Question

A modification is made to a computer component to try to increase its mean time between failures, which was originally 520 hours. Tests on a simple random sample of 10 modified components resulted in the following times (in hours) between failures. Assume that the sample comes from a normally distributed population.
518 548 561 523 536
499 538 557 528 563
At the 0.05 significance level, test the claim that, with the modified component, the mean time between failures is greater than 520 hours. Show all work. You may use your calculator to input data and find sample mean and standard deviation to use below. Answer all parts, including the sketch.

Proportion or mean???
Do we have STD deviation or not? As a result, do we use z- or t-distribution?
From the sample data, state the mean and standard deviation:???
List the null and alternative hypotheses: Left, right, or two-tail test?
Find the value of the test statistic:???
Critical value(s) / Draw Rejection region(s): Sketch:???
Reject/fail to reject H0:???
(Is the test statistic in the rejection region?)
State the final conclusion that addresses the original claim:???
(Use your Hypothesis Test Conclusion Flowchart.)

Answer 1

Solution:-

State the hypotheses. The first step is to state the null hypothesis and an alternative hypothesis.

Null hypothesis: u < 520
Alternative hypothesis: u > 520

Note that these hypotheses constitute a one-tailed test.  

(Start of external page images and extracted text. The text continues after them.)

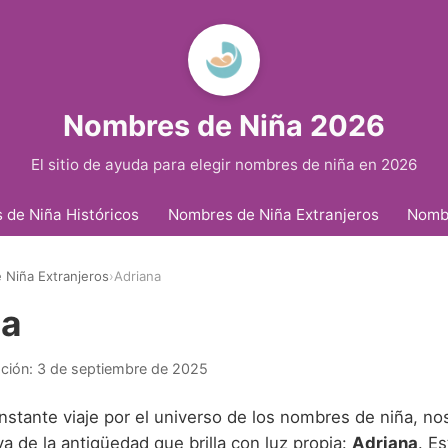
Nombres de Niña 2026
El sitio de ayuda para elegir nombres de niña en 2026
de Niña Históricos
Nombres de Niña Extranjeros
Nomb
Niña Extranjeros
›
Adriana
na
ación:
3 de septiembre de 2025
nstante viaje por el universo de los nombres de niña, 
a de la antigüedad que brilla con luz propia:
Adriana
. E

Formulate an analysis plan. For this analysis, the significance level is 0.01. The test method is a one-sample z-test.

Analyze sample data. Using sample data, we compute the standard error (SE), z statistic test statistic (z).

SE = s / sqrt(n)

S.E = 6.546

z = (x - u) / SE

z = 2.61

z_critical = 1.645

Rejection regioon is z > 1.645

where s is the standard deviation of the sample, x is the sample mean, u is the hypothesized population mean, and n is the sample size.

The observed sample mean produced a z statistic test statistic of 2.61.

Thus the P-value in this analysis is 0.005

Interpret results. Since the P-value (0.005) is less than the significance level (0.05), we have to reject the null hypothesis.

From the above test we have sufficient evidence in the favor of the claim that the mean time between failures is greater than 520 hours.